Message par Pilgrim Dim 6 Déc - 11:39

(Et enfin ... pour terminer)

Extrait du  4e chapitre (Charles Perrot, "Les signes du règne de Dieu" dans Jésus et l'histoire, p. 203)


4

Dans le chapitre 3 qui précède, nous avons rappelé le lien qui existe entre Jean le Baptiste et Jésus, son disciple. Jean annonçait la "colère qui vient" (Mt 3,7); il appelait à la repentance et baptisait dans un geste qui disait déjà de quelque manière le pardon de Dieu : il proclamait, comme on proclame le salut, un baptême de conversion visant le pardon des péchés (Mc 1,4).

Par ailleurs, le geste baptiste, comme tel, présente bien des analogies avec les gestes exorcistes ou les gestes de puissance (en grec dynamis) sur les esprits mauvais. connus dans le judaïsme et ailleurs. Le péché est effacé par le rite d'eau, ou encore l'eau protège des attaques démoniaques, comme il est dit en particulier dans le savoureux récit pharisien de la Vie d'Adam et Ève ("Ève se plonge dans l'eau du Tigre et Adam dans l'eau du Jourdain, afin d'échapper au pouvoir du démon. Hélas, Ève sortit de l'eau !")

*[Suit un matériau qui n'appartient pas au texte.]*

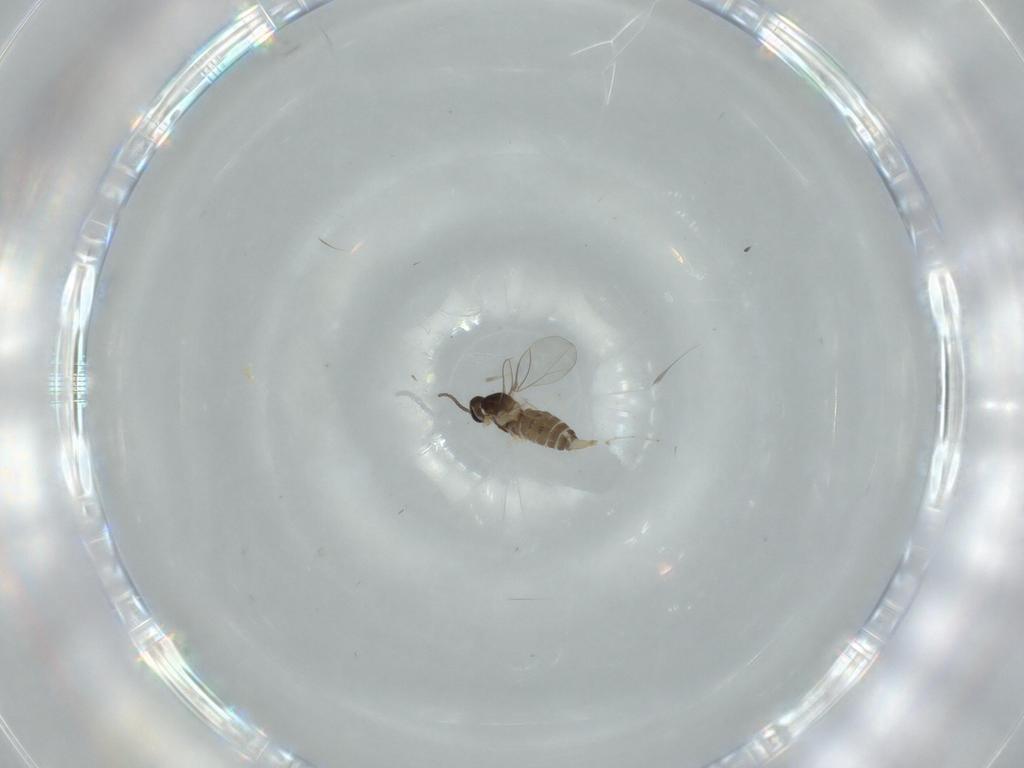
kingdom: Animalia
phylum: Arthropoda
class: Insecta
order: Diptera
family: Cecidomyiidae
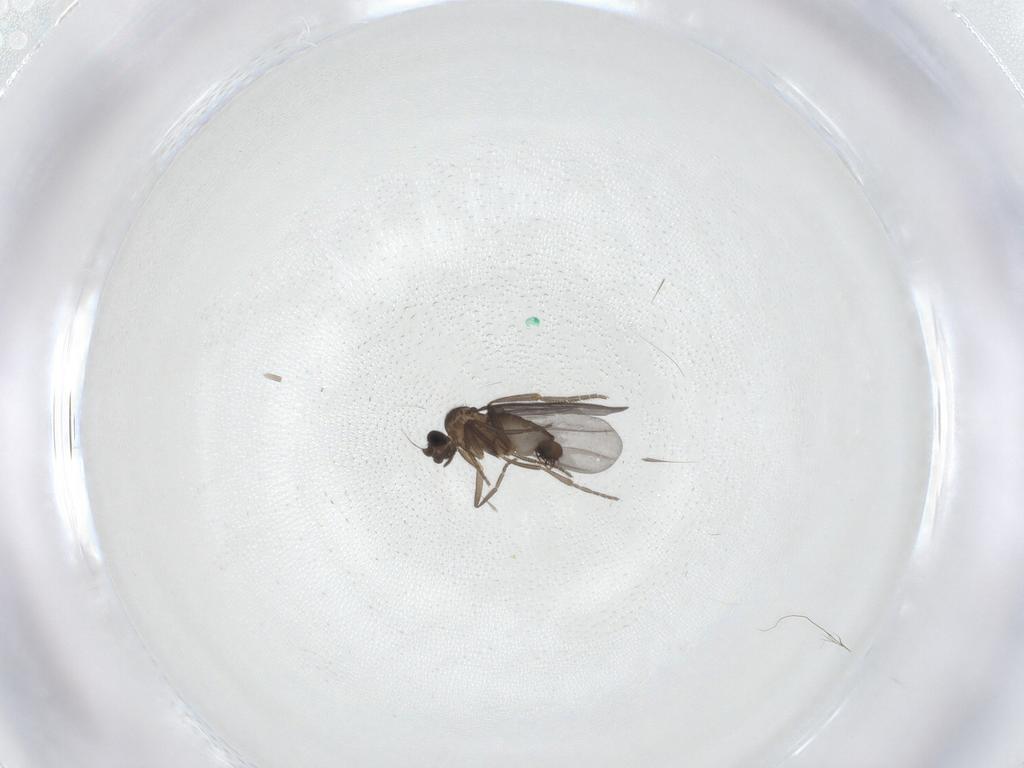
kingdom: Animalia
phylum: Arthropoda
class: Insecta
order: Diptera
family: Phoridae
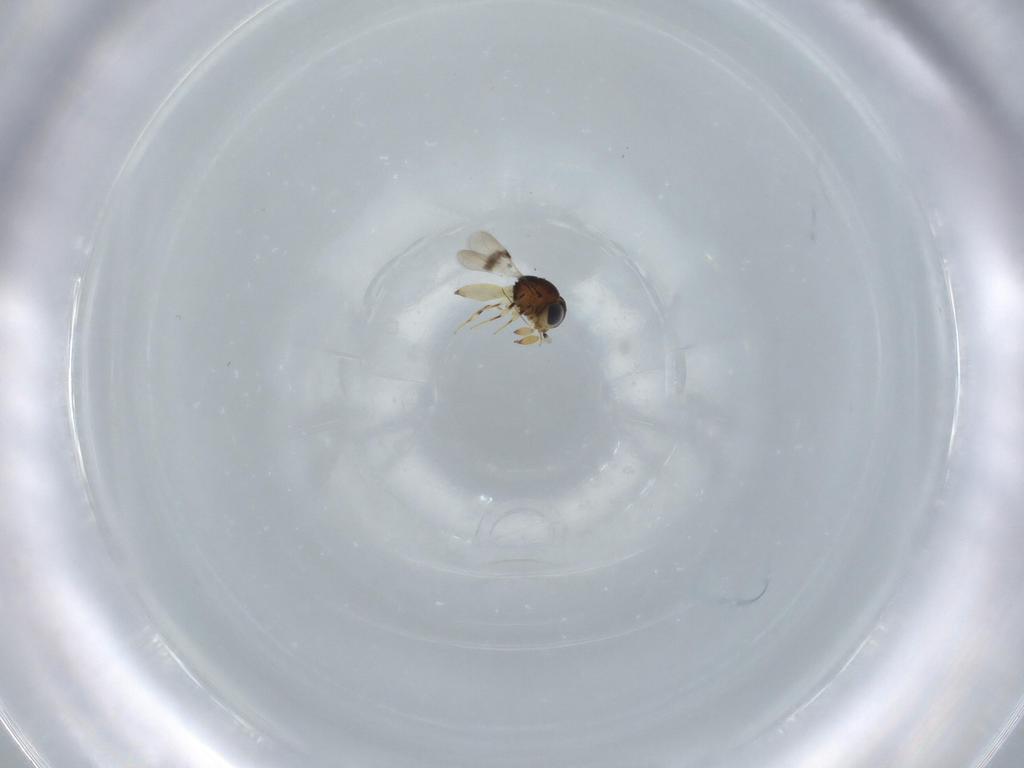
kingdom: Animalia
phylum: Arthropoda
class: Insecta
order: Hymenoptera
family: Scelionidae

Pour mieux percevoir un tel rapport, lisons une anecdote ou l'un des plus célèbres rabbis des années qui suivent immédiatement la ruine du second Temple dit son sentiment touchant les rites d'eau. Il s'agit précisément de l'eau de purification, dite eau lustrale, confectionnée avec les cendres d'une génisse rousse selon le rituel lu dans Nombres 19,1-10.

Voici le texte :

Un gentil dit à Rabban Yohanan ben Zakkaï :"Ce que vous faites ressemble à de la sorcellerie. On amène une génisse, elle est tuée, brûlée, réduite en cendres et les cendres ramassées. Et si l'un de vous est souillé par le contact d'un cadavre, on l'en asperge deux ou trois fois en disant : tu es purifié !" Rabban lui répondit : "L'esprit de la folie  a-t-il jamais pénétré en toi ? - Non, répondit l'autre - As-tu vu quelqu'un en qui cet esprit ait pénétré ? - Oui. Alors Rabban lui demanda :"Que lui fait-on ? L'autre répliqua :"Nous apportons des racines que l'on brûle dessous, on asperge avec de l'eau et (l'esprit) se sauve." Alors le rabbi lui dit :"Tes oreilles n'entendent-elles pas ce que dit ta bouche ! Cet esprit (de folie) est aussi un esprit d'impureté, comme il est dit :"Les faux prophètes et leur esprit d'impureté je les expulserai du pays" (Za 13,2)

Ainsi donc. Yohanan ben Zakkaï en appelle à la pratique exorciste des païens pour justifier le rituel de Nb 19 ! Sur une remarque de ses disciples, il se reprend ensuite et, dans une phrase qui attaque de plein fouet tous les rites d'eau, il déclare :"Par ta vie ! aucun cadavre ne souille et aucune eau ne purifie, mais c'est là un commandement du roi des rois." Le rite est désormais "démythologisé", tout en continuant d'être suivi puisque Dieu le commande. Le rationalisme du scribe touche directement la pratique du baptême.

C'est pourtant dans un tel contexte exorciste qu'il faut, croyons-nous, situer le geste de Jean. Au demeurant, la formule "au nom de", quand l'exorciste déclare sa référence afin de pouvoir faire sortir l'esprit mauvais, se retrouve tant dans les exorcismes juifs et chrétiens que dans les plus anciennes formules baptismales. Ainsi Flavius Josèphe mentionne un exorciste juif qui agit par Salomon, sans parler de celui de Mc 9,38 qui agit au nom de Jésus. Dans Ac 3,6 il est question des guérisons faites "au nom de Jésus le Nazôréen", et jusque dans le monde juif les guérisons des minim faites "au nom de Jésus" étaient bien connues.